- WORK REQUEST
Transcribe each line of the material exactly as it stands.

- DATA SUPPLIED
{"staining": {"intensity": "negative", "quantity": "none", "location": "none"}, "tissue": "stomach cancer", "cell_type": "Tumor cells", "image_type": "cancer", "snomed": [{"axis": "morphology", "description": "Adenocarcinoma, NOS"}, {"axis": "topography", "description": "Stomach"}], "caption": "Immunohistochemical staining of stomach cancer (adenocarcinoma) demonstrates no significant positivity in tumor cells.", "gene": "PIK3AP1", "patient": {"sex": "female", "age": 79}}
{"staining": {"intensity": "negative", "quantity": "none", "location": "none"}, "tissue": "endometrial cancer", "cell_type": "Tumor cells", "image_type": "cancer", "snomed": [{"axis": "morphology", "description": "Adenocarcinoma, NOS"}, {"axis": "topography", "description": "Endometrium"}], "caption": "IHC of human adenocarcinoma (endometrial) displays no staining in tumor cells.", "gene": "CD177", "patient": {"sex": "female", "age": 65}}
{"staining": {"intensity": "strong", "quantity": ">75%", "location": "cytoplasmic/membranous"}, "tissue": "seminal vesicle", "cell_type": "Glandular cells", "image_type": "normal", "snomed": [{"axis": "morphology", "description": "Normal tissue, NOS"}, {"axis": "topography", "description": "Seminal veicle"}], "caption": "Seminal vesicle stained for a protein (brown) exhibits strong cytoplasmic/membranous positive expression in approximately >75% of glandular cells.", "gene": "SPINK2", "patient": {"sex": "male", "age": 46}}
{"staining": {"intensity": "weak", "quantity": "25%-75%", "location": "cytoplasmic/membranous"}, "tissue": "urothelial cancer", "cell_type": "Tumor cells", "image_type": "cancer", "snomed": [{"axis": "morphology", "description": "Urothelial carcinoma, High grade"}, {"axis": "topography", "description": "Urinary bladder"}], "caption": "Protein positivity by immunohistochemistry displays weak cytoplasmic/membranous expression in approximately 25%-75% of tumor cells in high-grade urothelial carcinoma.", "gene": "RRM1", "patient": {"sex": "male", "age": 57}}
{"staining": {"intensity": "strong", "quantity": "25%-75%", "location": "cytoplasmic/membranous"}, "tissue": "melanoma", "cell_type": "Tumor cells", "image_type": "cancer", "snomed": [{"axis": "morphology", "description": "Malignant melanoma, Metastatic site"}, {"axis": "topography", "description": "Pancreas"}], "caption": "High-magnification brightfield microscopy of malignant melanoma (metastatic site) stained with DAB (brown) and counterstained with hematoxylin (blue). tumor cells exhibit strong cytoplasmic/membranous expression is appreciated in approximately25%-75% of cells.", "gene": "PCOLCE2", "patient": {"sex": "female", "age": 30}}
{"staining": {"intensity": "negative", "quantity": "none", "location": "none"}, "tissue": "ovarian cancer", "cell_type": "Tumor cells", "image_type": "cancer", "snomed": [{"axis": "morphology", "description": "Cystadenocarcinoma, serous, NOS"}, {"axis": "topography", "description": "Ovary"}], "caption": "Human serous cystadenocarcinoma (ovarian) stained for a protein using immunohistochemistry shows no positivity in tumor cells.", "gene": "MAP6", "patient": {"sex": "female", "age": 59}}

- EXERCISE SOLUTION
{"staining": {"intensity": "negative", "quantity": "none", "location": "none"}, "tissue": "stomach cancer", "cell_type": "Tumor cells", "image_type": "cancer", "snomed": [{"axis": "morphology", "description": "Adenocarcinoma, NOS"}, {"axis": "topography", "description": "Stomach"}], "caption": "Immunohistochemical staining of stomach cancer (adenocarcinoma) demonstrates no significant positivity in tumor cells.", "gene": "PIK3AP1", "patient": {"sex": "female", "age": 79}}
{"staining": {"intensity": "negative", "quantity": "none", "location": "none"}, "tissue": "endometrial cancer", "cell_type": "Tumor cells", "image_type": "cancer", "snomed": [{"axis": "morphology", "description": "Adenocarcinoma, NOS"}, {"axis": "topography", "description": "Endometrium"}], "caption": "IHC of human adenocarcinoma (endometrial) displays no staining in tumor cells.", "gene": "CD177", "patient": {"sex": "female", "age": 65}}
{"staining": {"intensity": "strong", "quantity": ">75%", "location": "cytoplasmic/membranous"}, "tissue": "seminal vesicle", "cell_type": "Glandular cells", "image_type": "normal", "snomed": [{"axis": "morphology", "description": "Normal tissue, NOS"}, {"axis": "topography", "description": "Seminal veicle"}], "caption": "Seminal vesicle stained for a protein (brown) exhibits strong cytoplasmic/membranous positive expression in approximately >75% of glandular cells.", "gene": "SPINK2", "patient": {"sex": "male", "age": 46}}
{"staining": {"intensity": "weak", "quantity": "25%-75%", "location": "cytoplasmic/membranous"}, "tissue": "urothelial cancer", "cell_type": "Tumor cells", "image_type": "cancer", "snomed": [{"axis": "morphology", "description": "Urothelial carcinoma, High grade"}, {"axis": "topography", "description": "Urinary bladder"}], "caption": "Protein positivity by immunohistochemistry displays weak cytoplasmic/membranous expression in approximately 25%-75% of tumor cells in high-grade urothelial carcinoma.", "gene": "RRM1", "patient": {"sex": "male", "age": 57}}
{"staining": {"intensity": "strong", "quantity": "25%-75%", "location": "cytoplasmic/membranous"}, "tissue": "melanoma", "cell_type": "Tumor cells", "image_type": "cancer", "snomed": [{"axis": "morphology", "description": "Malignant melanoma, Metastatic site"}, {"axis": "topography", "description": "Pancreas"}], "caption": "High-magnification brightfield microscopy of malignant melanoma (metastatic site) stained with DAB (brown) and counterstained with hematoxylin (blue). tumor cells exhibit strong cytoplasmic/membranous expression is appreciated in approximately25%-75% of cells.", "gene": "PCOLCE2", "patient": {"sex": "female", "age": 30}}
{"staining": {"intensity": "negative", "quantity": "none", "location": "none"}, "tissue": "ovarian cancer", "cell_type": "Tumor cells", "image_type": "cancer", "snomed": [{"axis": "morphology", "description": "Cystadenocarcinoma, serous, NOS"}, {"axis": "topography", "description": "Ovary"}], "caption": "Human serous cystadenocarcinoma (ovarian) stained for a protein using immunohistochemistry shows no positivity in tumor cells.", "gene": "MAP6", "patient": {"sex": "female", "age": 59}}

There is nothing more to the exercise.